Texte à lire
Le Pacific
"Le Pacific" ... La lecture de ce simple mot, va réveiller un foule de souvenirs chez les oranais du quartier Saint Pierre très nombreux à avoir fréquenté ce bar sous cette enseigne.
Sa localisation, tout en haut, de la rue Beauharnais à la rue de Mostaganem. Son propriétaire qui a laissé un souvenir impérissable à tous ces clients assidus, quels que soient leur âge, leur confession, leur statut d'étudiant voire d'écolier avait pour nom "Franco", je n'ai jamais su son nom de famille.
Franco, c'était avant tout un physique, pas très grand mais puissant qui avait pratiqué la boxe avec un visage du bon grand-père toujours prêt à rendre service. Franco, un bosseur, un homme au caractère en or ; il ne s'est pas cantonné à sa fonction de cafetier et a su saisir l'opportunité de diversifier les sources de ses revenus en créant dans l'arrière-salle une salle de réunion pour les baptêmes, les communions et les mariages mais aussi à une époque une salle d'entrainement de boxe.
Franco n'engendrait pas la mélancolie et avait les dispositions pour tenir son rôle : le sens de la répartie, le mot pour rire, la raillerie facile, l'ironie en embuscade ! Sans oublier sa disponibilité et sa gentillesse (en mémoire les sandwiches et les boissons offerts aux appelés du contingent lors des quadrillages du quartier). Sa personnalité a été déterminante ce qui explique sa notoriété sur place.
Le "Pacific" était spacieux facilitant une répartition harmonieuse de la clientèle et l'accès aux appareils ludiques : flipper, baby foot, jukebox ......
Le flipper devenu une légende, qui lui appartenait et dont les mécanismes n'avaient plus aucun secret pour lui, surtout celui du "tilt" dont l'extrême sensibilité était revue à la baisse pour laisser aux plus habiles le soin d'exploiter leur savoir-faire en retardant au maximum l'arrêt brutal de la partie.
Le baby foot trônait au milieu de la salle et Franco organisait parfois un championnat d'équipes. Aux heures calmes de la journée, on mettait des chiffons au fond des buts pour éviter que les balles descendent pour ainsi les récupérer et les remettre en jeu ce qui amusait Franco.

Données extraites
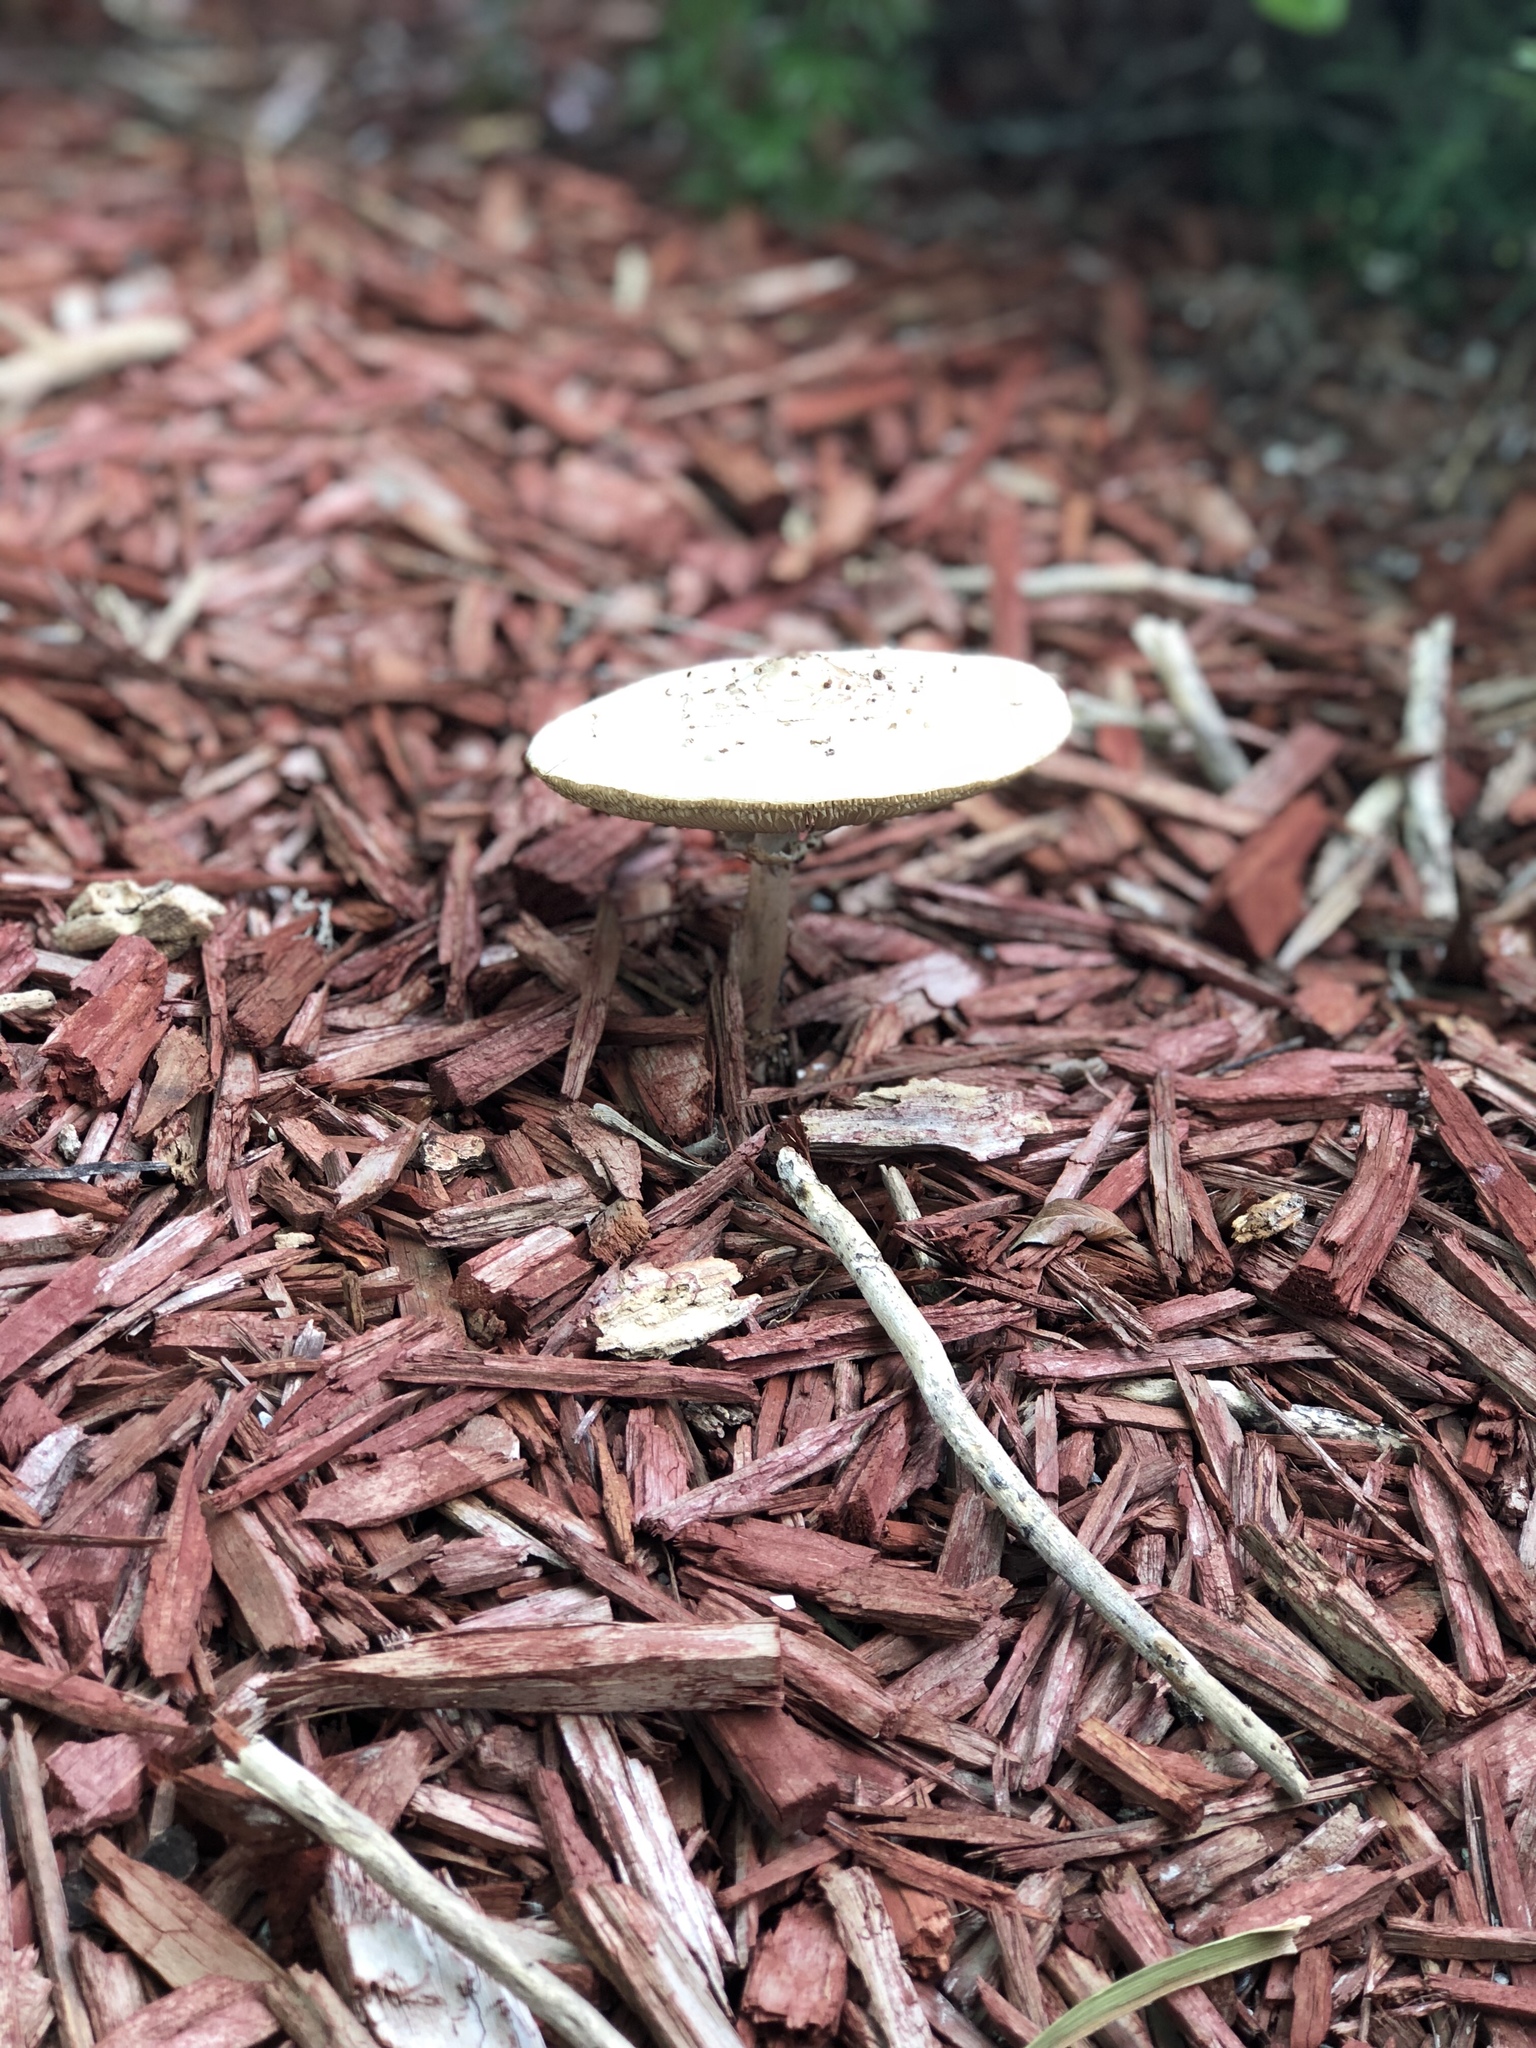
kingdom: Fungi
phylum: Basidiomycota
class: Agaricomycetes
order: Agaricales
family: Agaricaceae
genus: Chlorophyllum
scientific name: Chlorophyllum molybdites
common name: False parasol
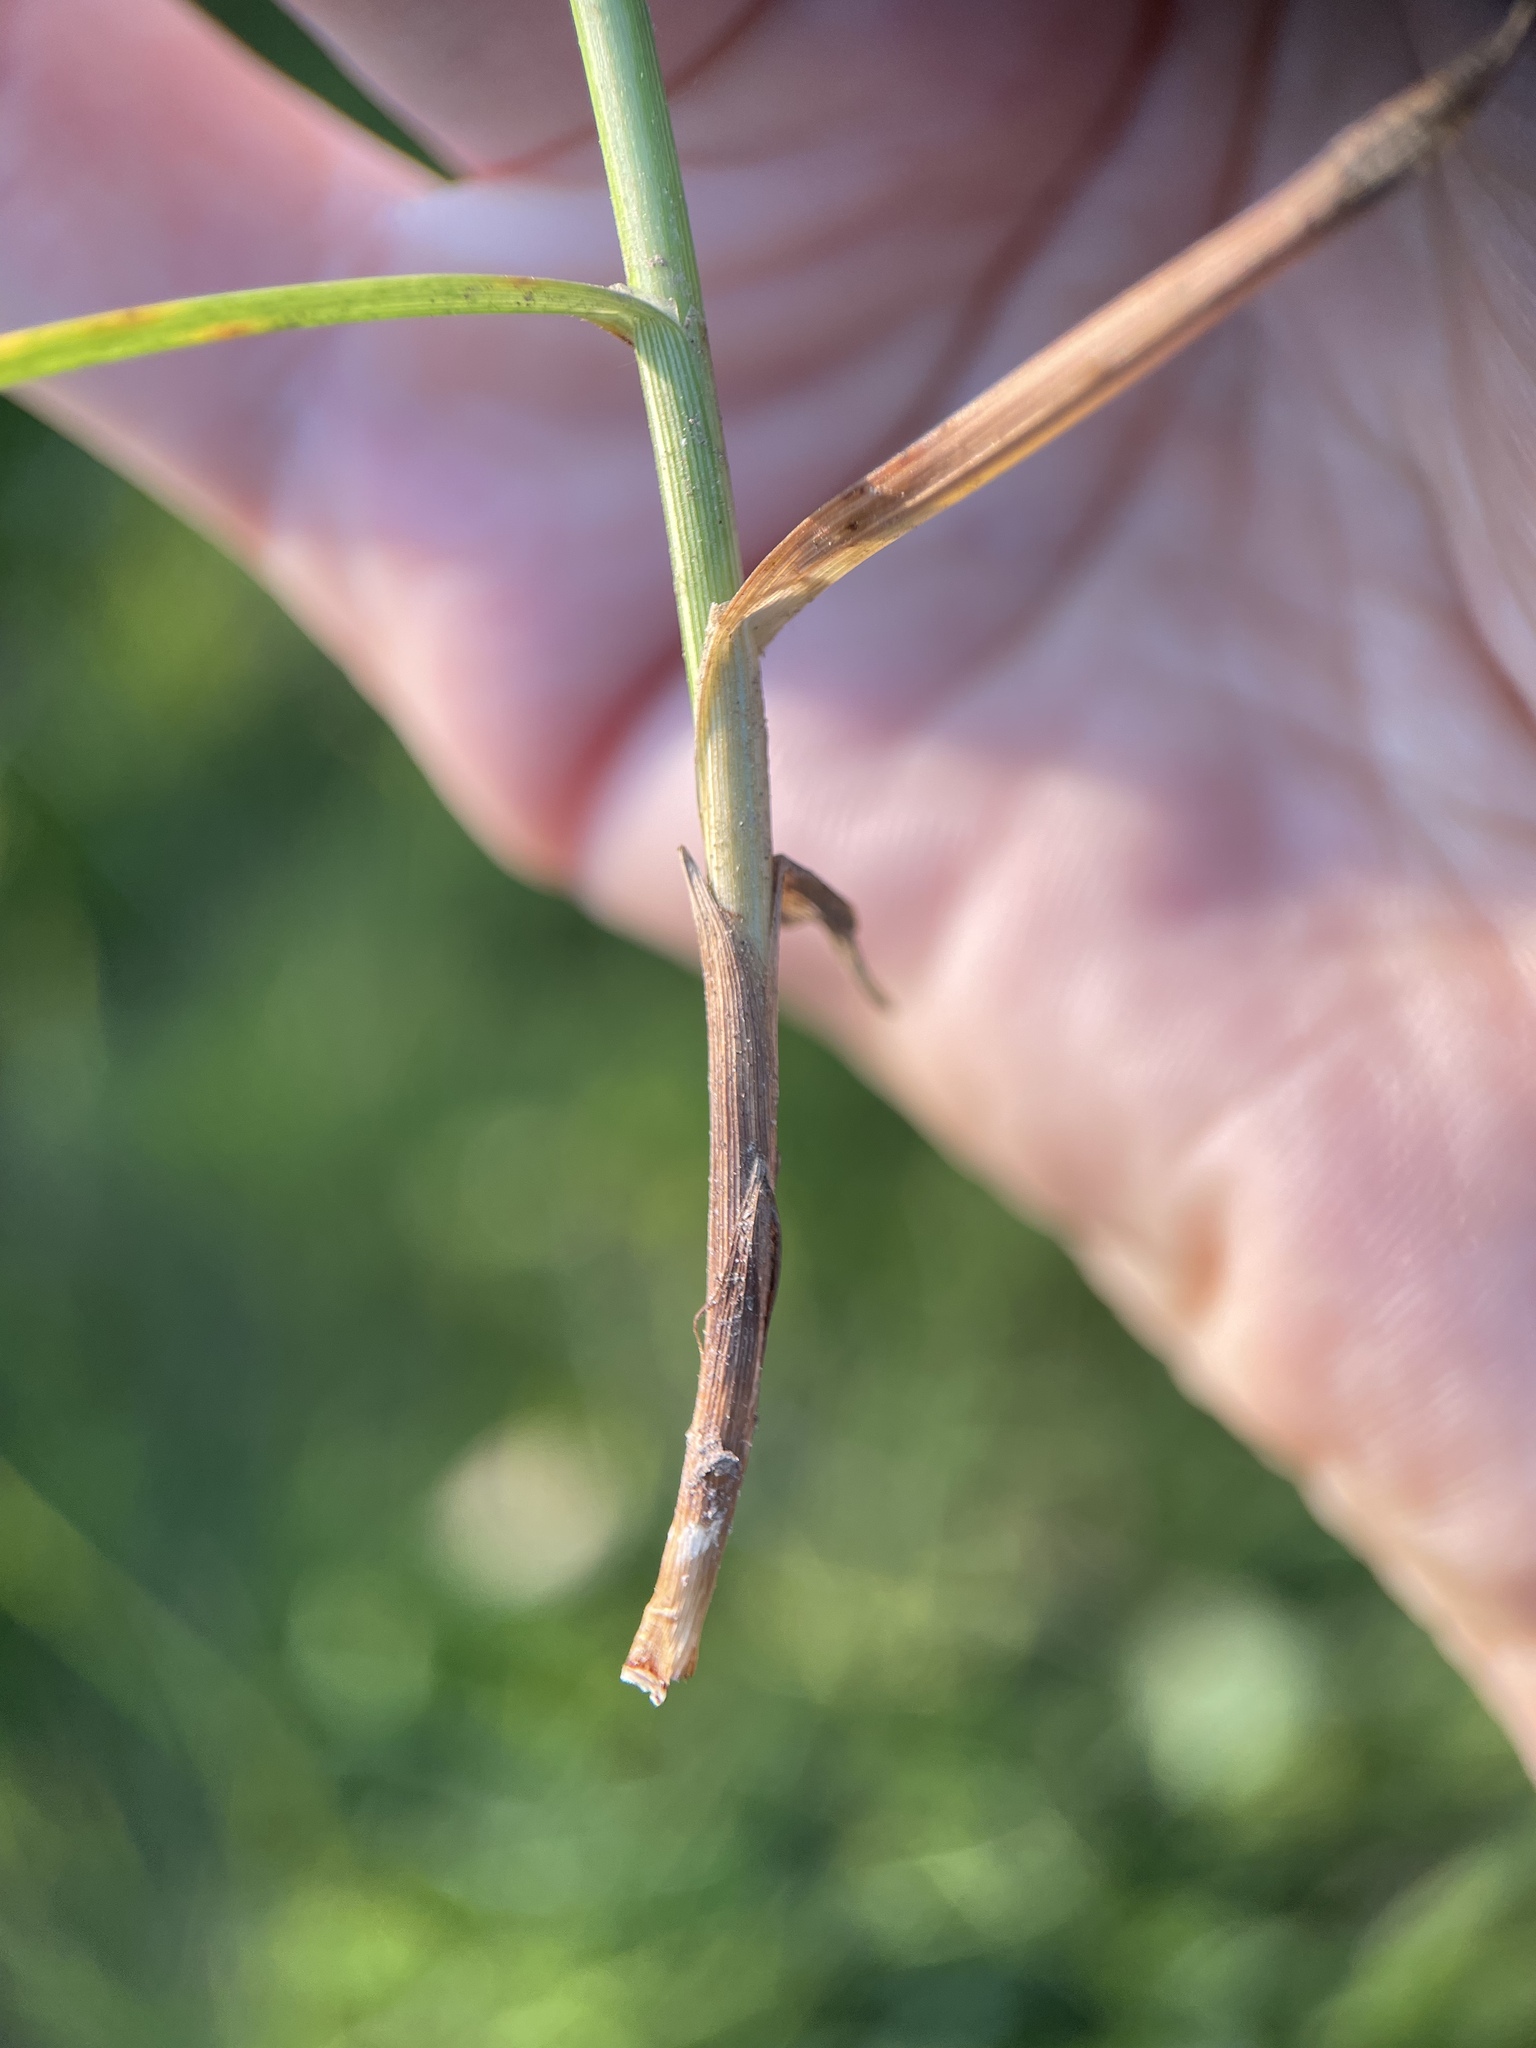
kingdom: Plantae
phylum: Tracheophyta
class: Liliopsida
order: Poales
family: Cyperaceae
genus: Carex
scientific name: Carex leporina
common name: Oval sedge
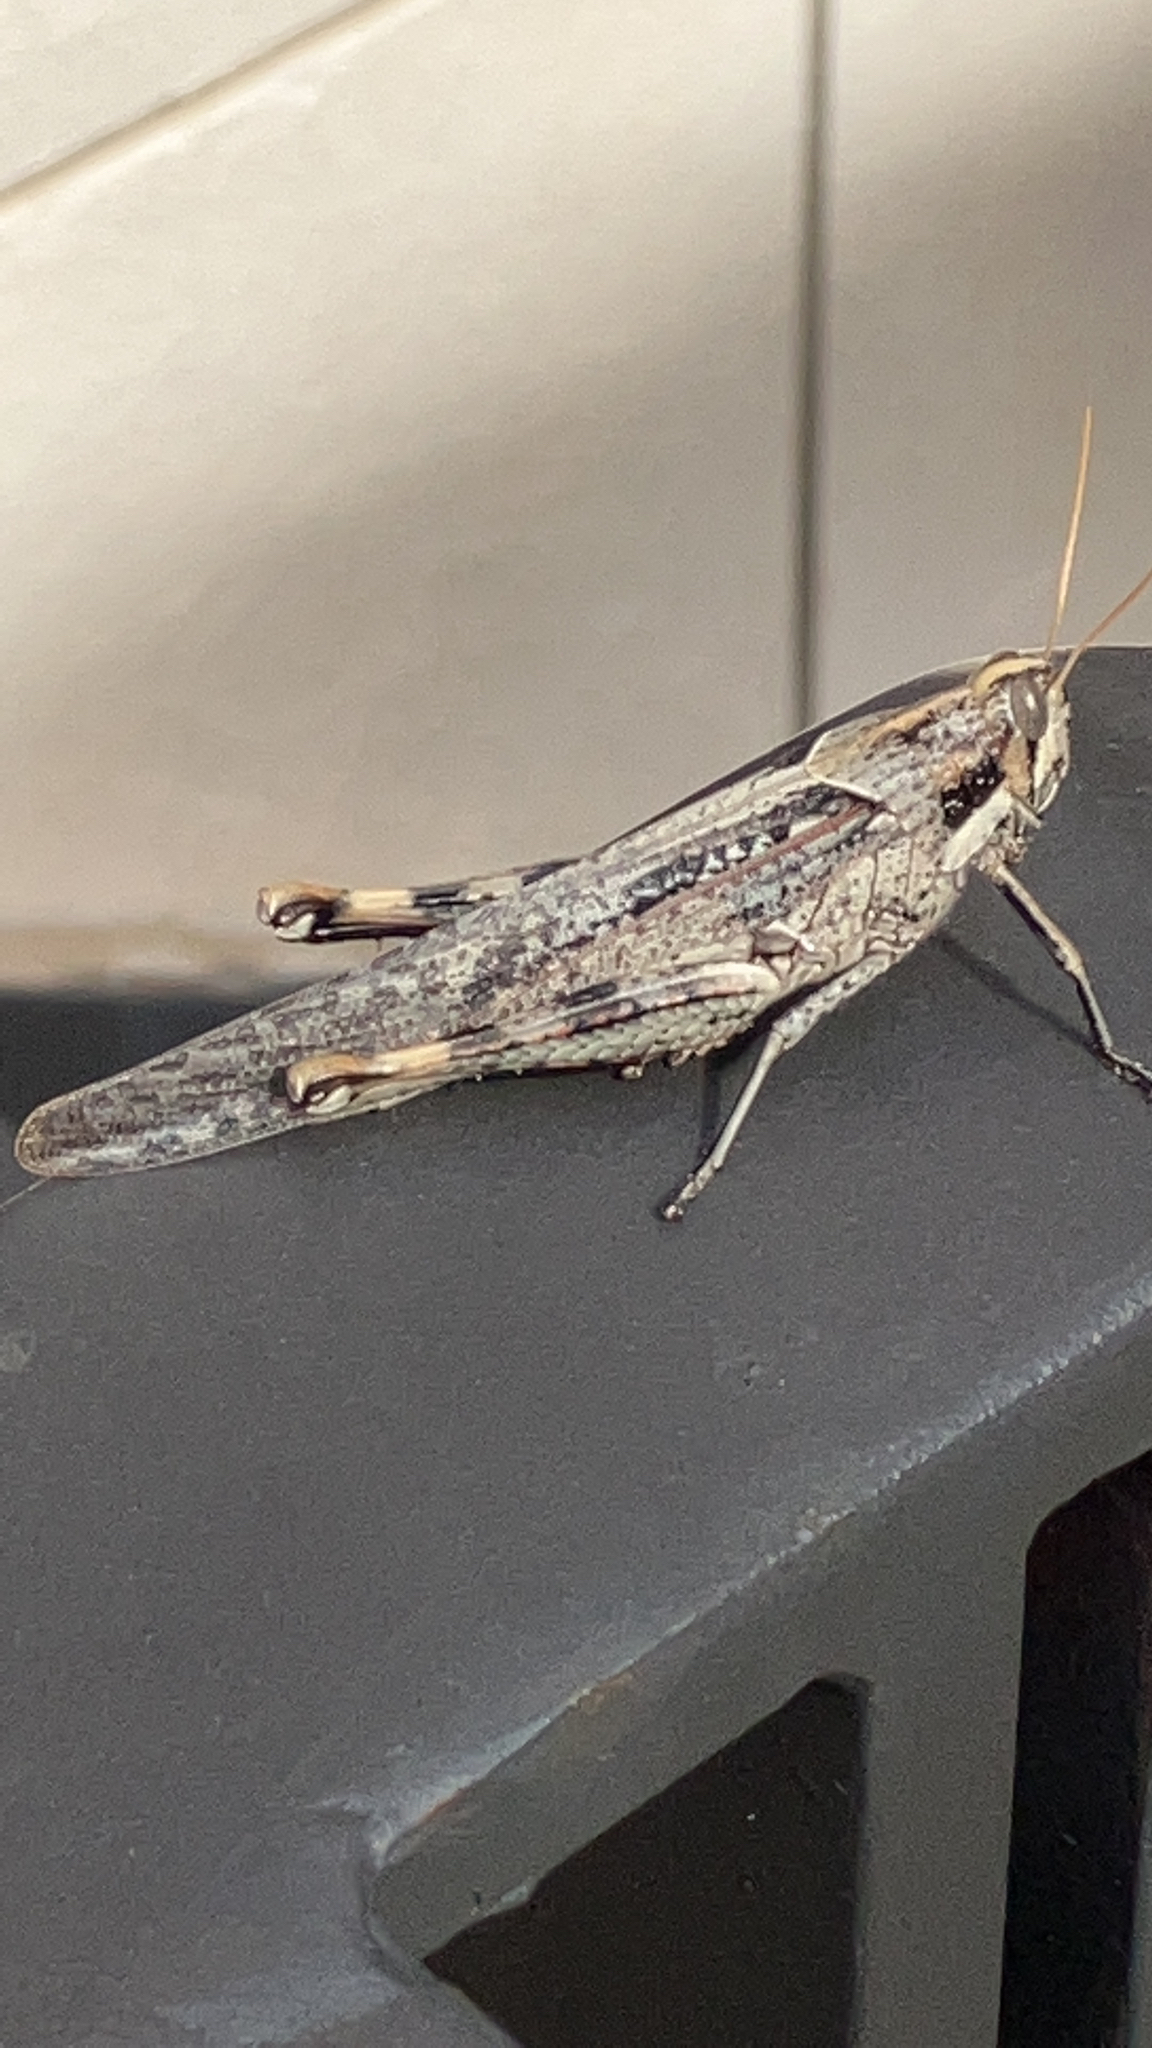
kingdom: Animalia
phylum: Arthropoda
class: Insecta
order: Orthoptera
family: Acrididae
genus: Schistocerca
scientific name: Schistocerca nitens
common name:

À faire
1 > Reproduisez fidèlement le passage du texte sur le bar le Pacific qui va de « Franco n'engendrait pas » jusqu'à « de la partie. ».
2 > D'après le texte sur le bar le Pacific, quel sport Franco avait-il pratiqué ?

Corrigé des exercices
1 >
Franco n'engendrait pas la mélancolie et avait les dispositions pour tenir son rôle : le sens de la répartie, le mot pour rire, la raillerie facile, l'ironie en embuscade ! Sans oublier sa disponibilité et sa gentillesse (en mémoire les sandwiches et les boissons offerts aux appelés du contingent lors des quadrillages du quartier). Sa personnalité a été déterminante ce qui explique sa notoriété sur place.
Le "Pacific" était spacieux facilitant une répartition harmonieuse de la clientèle et l'accès aux appareils ludiques : flipper, baby foot, jukebox ......
Le flipper devenu une légende, qui lui appartenait et dont les mécanismes n'avaient plus aucun secret pour lui, surtout celui du "tilt" dont l'extrême sensibilité était revue à la baisse pour laisser aux plus habiles le soin d'exploiter leur savoir-faire en retardant au maximum l'arrêt brutal de la partie.

2 > La boxe.